BEGIN Text shown

[Date Prev][Date Next][Thread Prev][Thread Next][Date Index][Thread Index]

Re: IDL i/o on G4



"Dmitri A. Sergatskov" wrote:
> 
> Looking at IDLSPEC2 numbers for Macs (G4 in particular), it appears that
> I/O performance is abysmal. Does anyone have an insight why would it
> be so bad? The STREAM benchmark suggests that it should not be a generic
> G4/MacOS problem.
> 

Not sure if I addressed this on the page... the current suite of IDL
tests as presented in time_testn library routines do not sufficiently
tax the I/O hardware subsystems.  The scatter you see in timings results
almost entirely from caching policies of the underlying OS (with the
on-board caching of modern harddrives a secondary complication).  That
is, some of these OS's are not actually physically comitting bytes to
disk, but caching them in memory (which is a perfectly acceptable
practice).

END Text shown

:: Written task ::
According to the reply about IDL I/O on G4, what is almost entirely responsible for the scatter in the timing results? The listing has no connection to the reply about IDL I/O on G4.

BEGIN Recorded information

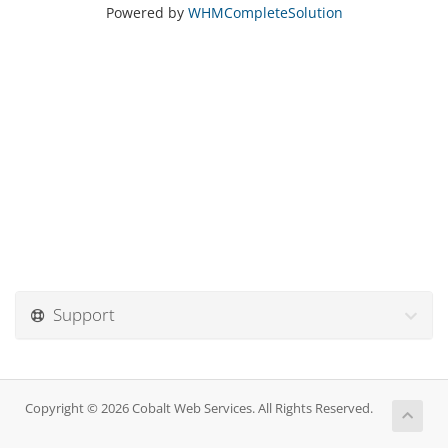
Powered by
WHMCompleteSolution
Support
Copyright © 2026 Cobalt Web Services. All Rights Reserved.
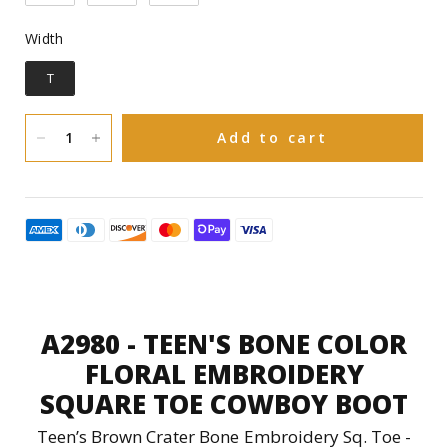
Pig
Inner linning:
Width
Width
Goodyear welt
Construction:
T
Leather
Sole Material:
Add to cart
You have 30 natural days upon receiving
to request an exchange in size or a refund
on Boots and 15 natural days upon
receiving to request an exchange or
refund on Accessories(Hats, Bags and
Purses).
A2980 - TEEN'S BONE COLOR
FLORAL EMBROIDERY
SQUARE TOE COWBOY BOOT
Teen’s Brown Crater Bone Embroidery Sq. Toe -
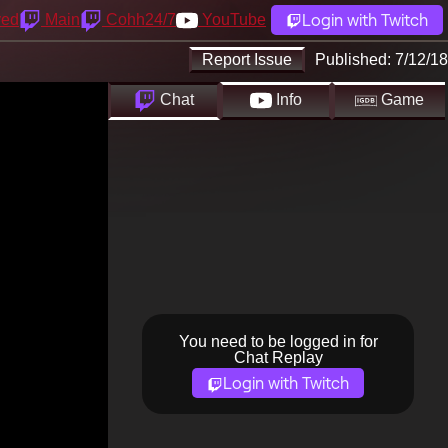
Login with Twitch
yed
Main
Cohh24/7
YouTube
Report Issue
Published:
7/12/18
Chat
Info
Game
You need to be logged in for
Chat Replay
Login with Twitch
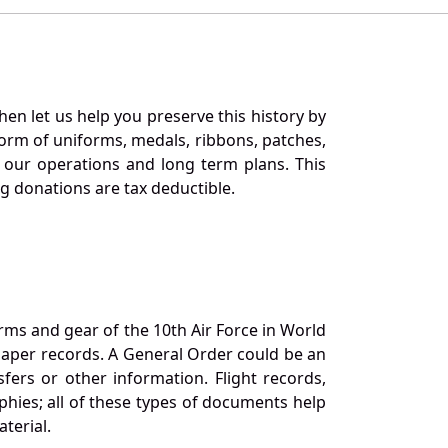
en let us help you preserve this history by
orm of uniforms, medals, ribbons, patches,
our operations and long term plans. This
ng donations are tax deductible.
orms and gear of the 10th Air Force in World
 paper records. A General Order could be an
ers or other information. Flight records,
phies; all of these types of documents help
terial.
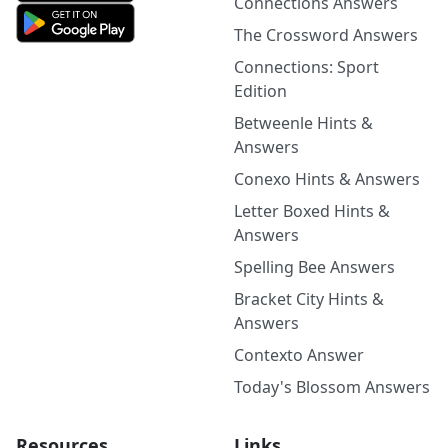
Connections Answers
The Crossword Answers
Connections: Sport
Edition
Betweenle Hints &
Answers
Conexo Hints & Answers
Letter Boxed Hints &
Answers
Spelling Bee Answers
Bracket City Hints &
Answers
Contexto Answer
Today's Blossom Answers
Resources
Links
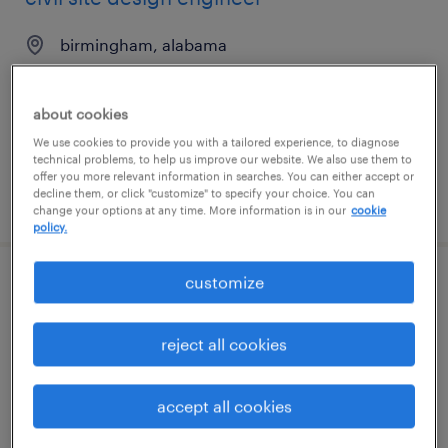
birmingham, alabama
permanent
$80,000 - $110,000 per year
about cookies
We use cookies to provide you with a tailored experience, to diagnose
technical problems, to help us improve our website. We also use them to
offer you more relevant information in searches. You can either accept or
decline them, or click "customize" to specify your choice. You can
posted august 5, 2026
change your options at any time. More information is in our
cookie
policy.
customize
project specialist
portland, oregon
reject all cookies
contract
$33 - $42 per hour
accept all cookies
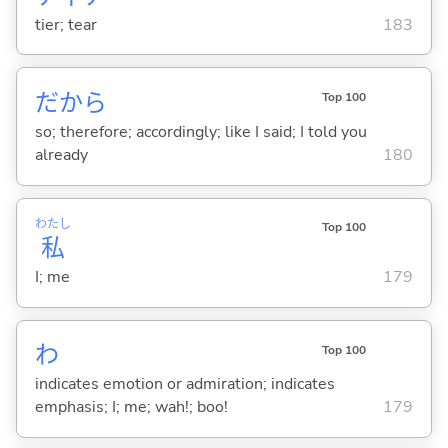
tier; tear
183
だから
Top 100
so; therefore; accordingly; like I said; I told you
already
180
わたし
Top 100
私
I; me
179
わ
Top 100
indicates emotion or admiration; indicates
emphasis; I; me; wah!; boo!
179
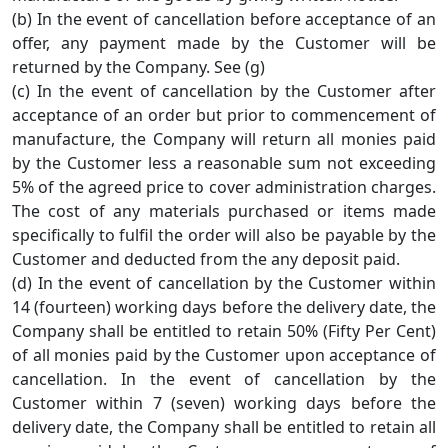
(b) In the event of cancellation before acceptance of an
offer, any payment made by the Customer will be
returned by the Company. See (g)
(c) In the event of cancellation by the Customer after
acceptance of an order but prior to commencement of
manufacture, the Company will return all monies paid
by the Customer less a reasonable sum not exceeding
5% of the agreed price to cover administration charges.
The cost of any materials purchased or items made
specifically to fulfil the order will also be payable by the
Customer and deducted from the any deposit paid.
(d) In the event of cancellation by the Customer within
14 (fourteen) working days before the delivery date, the
Company shall be entitled to retain 50% (Fifty Per Cent)
of all monies paid by the Customer upon acceptance of
cancellation. In the event of cancellation by the
Customer within 7 (seven) working days before the
delivery date, the Company shall be entitled to retain all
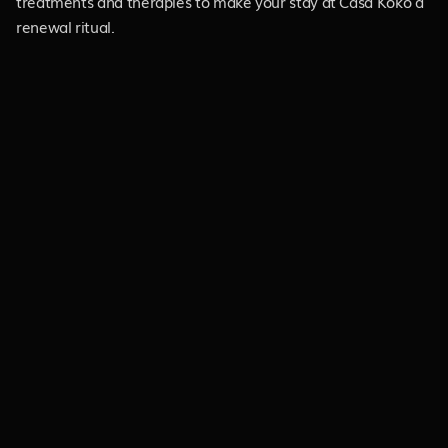
treatments and therapies to make your stay at Casa Koko a
renewal ritual.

END Recorded information

:: Exercise result ::
The caching policies of the underlying operating system.